On 12/03/2009 07:31 AM, Ingo Molnar wrote:
>
> * H. Peter Anvin <[email protected]> wrote:
>
>> On 12/03/2009 07:03 AM, Ma, Ling wrote:
>>>> a key question is.. how much more memory do you have free due to -Os?
>>>> (because memory is cache is performance on a system level as well)
>>> The kernel code size from Os is 12M, that from O2 is 14M.
>>>> and how much less icache pressure is there?
>>> From perf stat report, cache reference(unified cache) from O2 is almost the same with Os.
>>
>> The icache pressure was substantially higher (by ~10%) in the reports
>> that I saw.
>
> hm, icache numbers are not included in perf stat runs by default.
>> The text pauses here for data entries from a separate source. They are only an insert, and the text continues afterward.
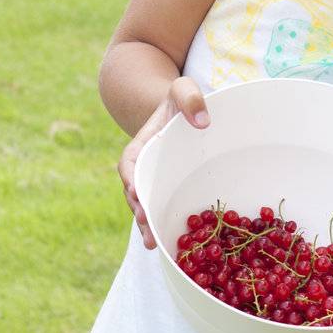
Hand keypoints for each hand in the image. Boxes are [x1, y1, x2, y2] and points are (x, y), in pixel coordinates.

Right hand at [118, 76, 209, 249]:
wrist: (184, 109)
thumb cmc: (182, 98)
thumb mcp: (183, 89)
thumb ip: (189, 98)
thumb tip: (201, 122)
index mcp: (143, 144)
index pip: (130, 162)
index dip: (130, 177)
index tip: (134, 190)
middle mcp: (145, 167)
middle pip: (135, 191)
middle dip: (138, 209)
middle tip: (145, 223)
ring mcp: (156, 181)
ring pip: (146, 205)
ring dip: (147, 225)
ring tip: (151, 244)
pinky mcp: (169, 189)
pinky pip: (164, 208)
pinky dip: (163, 225)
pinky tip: (170, 243)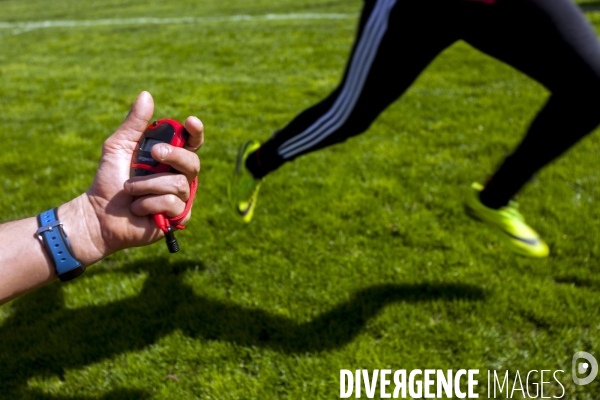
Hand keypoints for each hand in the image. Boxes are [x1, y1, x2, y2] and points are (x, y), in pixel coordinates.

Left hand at [59, 91, 203, 265]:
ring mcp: (182, 198)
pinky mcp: (178, 217)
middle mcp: (180, 177)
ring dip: (147, 186)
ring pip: (179, 184)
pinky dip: (149, 203)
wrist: (99, 214)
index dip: (196, 132)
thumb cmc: (109, 180)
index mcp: (170, 158)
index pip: (192, 143)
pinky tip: (138, 209)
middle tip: (154, 153)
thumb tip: (146, 95)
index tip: (190, 121)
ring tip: (129, 191)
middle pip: (193, 162)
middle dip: (174, 155)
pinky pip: (173, 204)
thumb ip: (134, 124)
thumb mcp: (119, 146)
Are
> there some icache numbers i missed perhaps?
>

Sorry, you're right; cache references and cache misses. Furthermore,
I'm wrong, I was looking at references *per unit time*, which just show
that roughly the same number was squeezed into a shorter time.

Never mind me... :-/

-hpa

--
H. Peter Anvin, Intel Open Source Technology Center
I work for Intel. I don't speak on their behalf.